Token budget control is the last gate of the memory system. Regardless of how many results are retrieved previously, the number of Tokens that are ultimately injected into the context is limited. This limitation forces the system to sort and de-duplicate during the retrieval stage-because only the first few items will ultimately be retained.
8. Complete process
String all the above links together, and a complete search process looks like this:
user question
│
▼
┌─────────────────────┐
**** │ 1. 意图分类 │ LLM + 规则双层
│ → causal-reasoning │
└──────────┬──────────┘
│
▼
┌─────────────────────┐
**** │ 2. 路由决策 │ 查矩阵表
│ → both-priority- │
│ magma, L2-L4, │
│ concept+relation │
└──────────┬──────────┘
│
▼
┌─────────────────────┐
│ 3. Progressive search ③ The three stages are gradually deepened
│ ccb-fast → magma- │
│ extend → full- │
│ fusion │
└──────────┬──────────┘
│
▼
┌─────────────────────┐
**** │ 4. 结果融合 │ 统一格式 + 去重
│ Accuracy + Semantic Two Levels │
└──────────┬──────────┘
│
▼
┌─────────────────────┐
│ 5. comprehensive ranking ③ Relevance + Priority + Layer + Timing
└──────────┬──────────┘
│
▼
┌─────────────────────┐
│ 6. Token budget control ◆ Dynamic allocation + truncation
└──────────┬──────────┘
│
▼
Inject into Claude context
There are six steps, each step solves one problem: intention classification solves "what to find", routing decision solves "where to find", progressive search solves "how to find", result fusion solves "put together", comprehensive sorting solves "which priority", Token budget control solves "how much can be stuffed?"
9. Design insights
Looking back at the entire intent-driven retrieval system, there are several design insights worth refining:
-
Intent determines everything.

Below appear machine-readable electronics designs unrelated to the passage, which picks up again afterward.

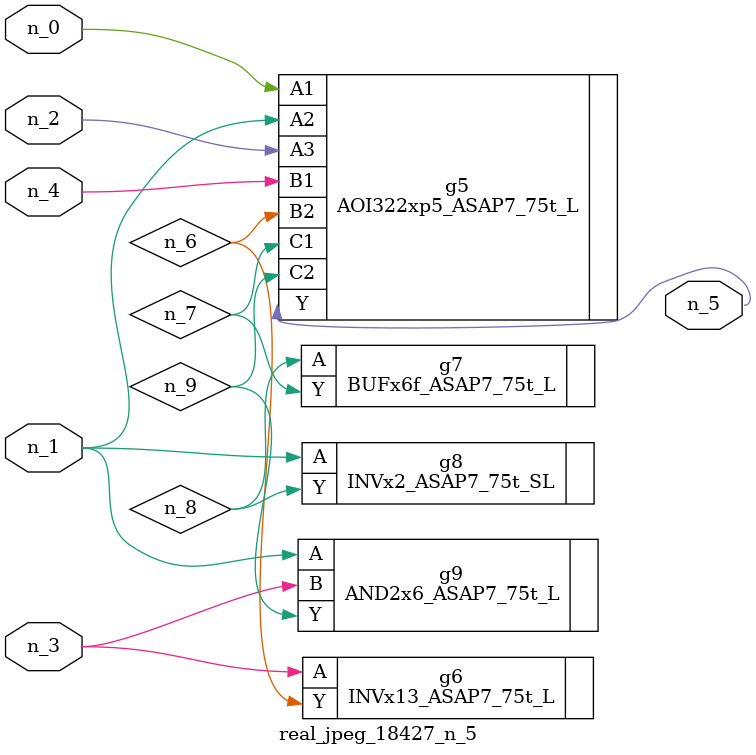
<source format=v>
module real_jpeg_18427_n_5 (n_4, n_0, n_1, n_2, n_3, n_5);

input n_4;
input n_0;
input n_1;
input n_2;
input n_3;

output n_5;

wire n_8;
wire n_6;
wire n_7;
wire n_9;

AOI322xp5_ASAP7_75t_L g5 ( 
.A1(n_0),
.A2(n_1),
.A3(n_2),
.B1(n_4),
.B2(n_6),
.C1(n_7),
.C2(n_9),
.Y(n_5)
);

INVx2_ASAP7_75t_SL g8 ( 
.A(n_1),
.Y(n_8)
);

AND2x6_ASAP7_75t_L g9 ( 
.A(n_1),
.B(n_3),
.Y(n_9)
);

INVx13_ASAP7_75t_L g6 ( 
.A(n_3),
.Y(n_6)
);

BUFx6f_ASAP7_75t_L g7 ( 
.A(n_8),
.Y(n_7)
);


endmodule
</source>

In the same memory bank, different intentions take different paths. This is not over-design, but an admission that "there is no silver bullet"-simple questions do not require complex retrieval, and complex questions are not worth returning quickly.
-
Double downgrade. LLM → Rules → Cache, with three levels. Good system design assumes that every link can fail and is prepared for failure.
-
Progressive investment. Spend 100ms trying CCB first, but it is not enough to add MAGMA, and it is not enough to use FusionVerifier. The search cost matches the query complexity, so there is no waste.
-
Multi-dimensional sorting. It is not ranked by correlation alone, but by comprehensive correlation, source, layer, and timeliness. The impact of each dimension is limited, avoiding single factor dominating.
-
Hard constraints are the bottom. The Token budget is a hard constraint. No matter how many results are retrieved previously, the number of Tokens injected is limited. This constraint forces the quality of the previous links.
This issue breaks down the complete process of intent-driven search. The next issue will talk about the "self-evolution" of the memory system-the Dream automatic organization mechanism, configuration system, and the actual code practice of the Shared Memory System.